++++ Provided entries
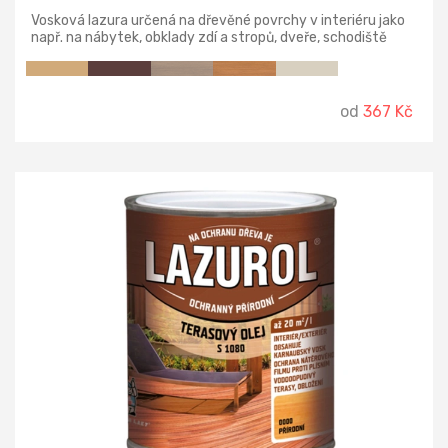
Vosková lazura určená na dřevěné povrchy v interiéru jako
např. na nábytek, obklady zdí a stropů, dveře, schodiště
nebo parkety. Vhodná i do vlhkých prostor jako je kuchyň
nebo koupelna. Vydatná lazura s velmi dobrými vlastnostmi
pro zpracování. Šetrná k životnímu prostředí - lze použít i
na dětské hračky.
od
367 Kč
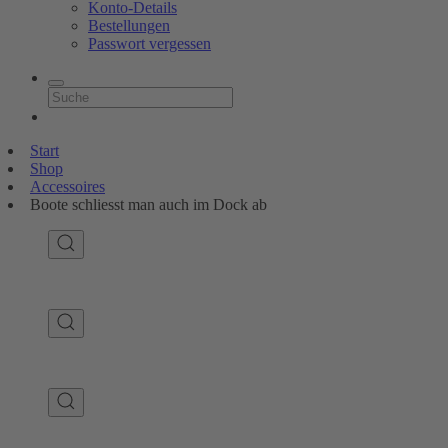
Konto-Details
Bestellungen
Passwort vergessen
Start
Shop
Accessoires
Boote schliesst man auch im Dock ab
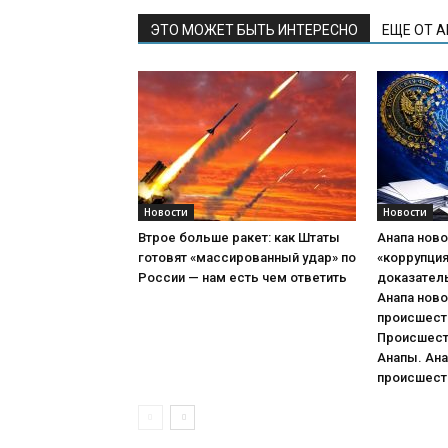
ЭТО МОЖЕТ БЫТЬ ИНТЕРЕСНО
ЕЩЕ ОТ 
Новости
Новости
Втрое больше ракет: как Штаты
Анапа ново
готовят «массированный удар» по
«коррупци
России — нам есть чем ответить
доказател
Анапа ново
происшеств
Происшест
Анапы. Ана
происшеств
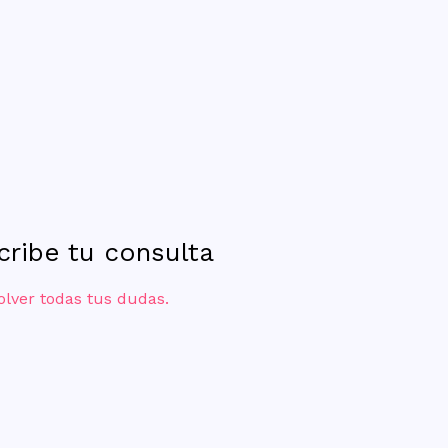
scribe tu consulta
olver todas tus dudas.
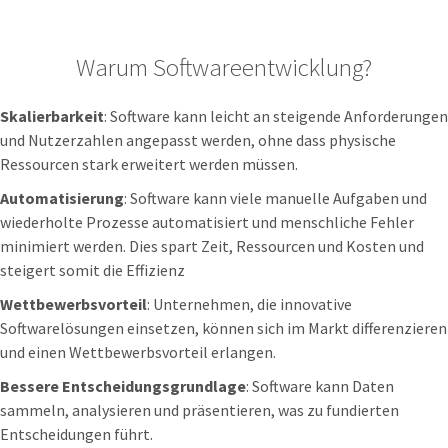
Warum Softwareentwicklung?
Skalierbarkeit
: Software kann leicht an steigende Anforderungen
und Nutzerzahlen angepasst werden, ohne dass physische
Ressourcen stark erweitert werden müssen.
Automatisierung
: Software kann viele manuelle Aufgaben und
wiederholte Prozesse automatisiert und menschliche Fehler
minimiert werden. Dies spart Zeit, Ressourcen und Kosten und
steigert somit die Effizienz
Wettbewerbsvorteil
: Unternehmen, die innovative
Softwarelösungen einsetzen, können sich im Markt differenzieren
und einen Wettbewerbsvorteil erlangen.
Bessere Entscheidungsgrundlage
: Software kann Daten
sammeln, analysieren und präsentieren, was zu fundierten
Entscheidungen führt.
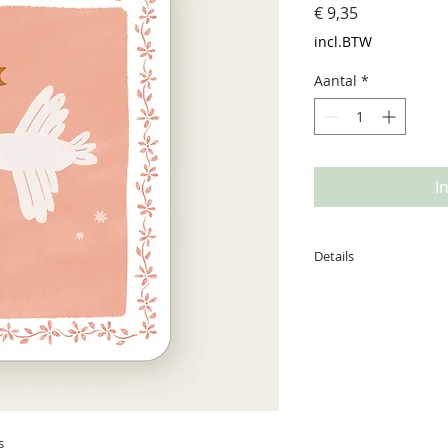
Prijs
€ 9,35
incl.BTW
Aantal
*
I
Details
Afmeting: 14,8*10,5
getekend en is gedr
s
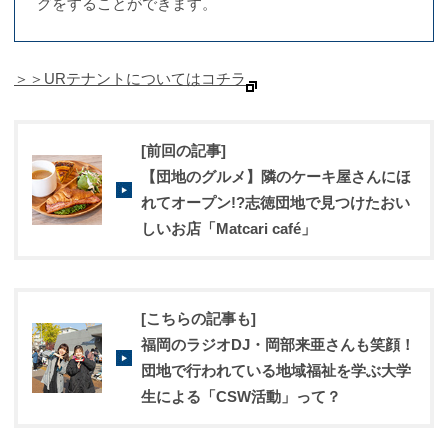
グをすることができます。
＞＞URテナントについてはコチラ
[前回の記事]
【団地のグルメ】隣のケーキ屋さんにほ
れてオープン!?志徳団地で見つけたおい
しいお店「Matcari café」
[こちらの記事も]
福岡のラジオDJ・岡部来亜さんも笑顔！
団地で行われている地域福祉を学ぶ大学
生による「CSW活動」って？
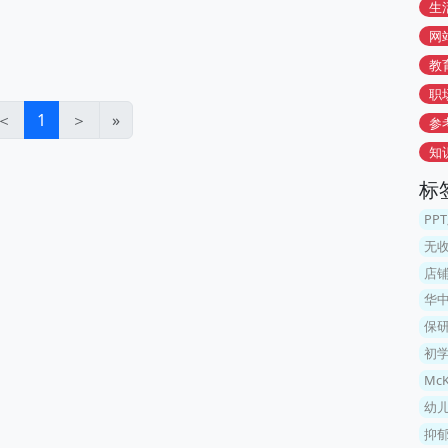
生
网
教
职
＜
1
＞
»
参
知
标
PP
无
店
华
保
初
McK
幼
抑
++++++++
* [Job]
Can you print the text read from every item above, word for word and line for line, leaving the pictures out?

* [Response to this exercise]
Vosková lazura určená na dřevěné povrchy v interiéru jako
např. na nábytek, obklady zdí a stropů, dveře, schodiště
nebo parkety. Vhodná i do vlhkých prostor jako je kuchyň
nebo koupelna. Vydatná lazura s velmi dobrými vlastnostmi
pro zpracování. Šetrná k životnímu prostředí - lze použít i
na dětské hračky.
od
367 Kč
Konto-Details
Bestellungen
Passwort vergessen
Start
Shop
Accessoires
Boote schliesst man auch im Dock ab
ЭТО МОЖЕТ БЫТЬ ИНТЕРЕСНО
ЕЩЕ ОТ 
Новости
Новости
Втрое больше ракет: как Штаты
Анапа ново
готовят «массированный удар» по
«коррупци
России — нам есть чем ответить
доказател
Анапа ново
происшеств
Происшест
Анапы. Ана
происшеств
scribe tu consulta
olver todas tus dudas.
Warum Softwareentwicklung?
Skalierbarkeit
: Software kann leicht an steigende Anforderungen
und Nutzerzahlen angepasst werden, ohne dass physische
Ressourcen stark erweitert werden müssen.
Automatisierung
: Software kann viele manuelle Aufgaben und
wiederholte Prozesse automatisiert und menschliche Fehler
minimiert werden. Dies spart Zeit, Ressourcen und Kosten und
steigert somit die Effizienz
Wettbewerbsvorteil
: Unternehmen, die innovative
Softwarelösungen einsetzen, können sich im Markt differenzieren
und einen Wettbewerbsvorteil erlangen.
Bessere Entscheidungsgrundlage
: Software kann Daten
sammeln, analysieren und präsentieren, was zu fundierten
Entscheidungen führt.
Prijs
€ 9,35
incl.BTW
Aantal
*
I
Details
Afmeting: 14,8*10,5
getekend en is gedr
s
グをすることができます。
＞＞URテナントについてはコチラ
[前回の記事]
【団地のグルメ】隣のケーキ屋さんにほ
れてオープン!?志徳団地で見つけたおい
しいお店「Matcari café」
[こちらの記事も]
福岡のラジオDJ・岡部来亜さんも笑顔！
団地で行われている地域福祉を学ぶ大学
生による「CSW活動」って？
生
网
教
职
＜
1
＞
»
参
知
标
PP
无
店
华
保
初
McK
幼
抑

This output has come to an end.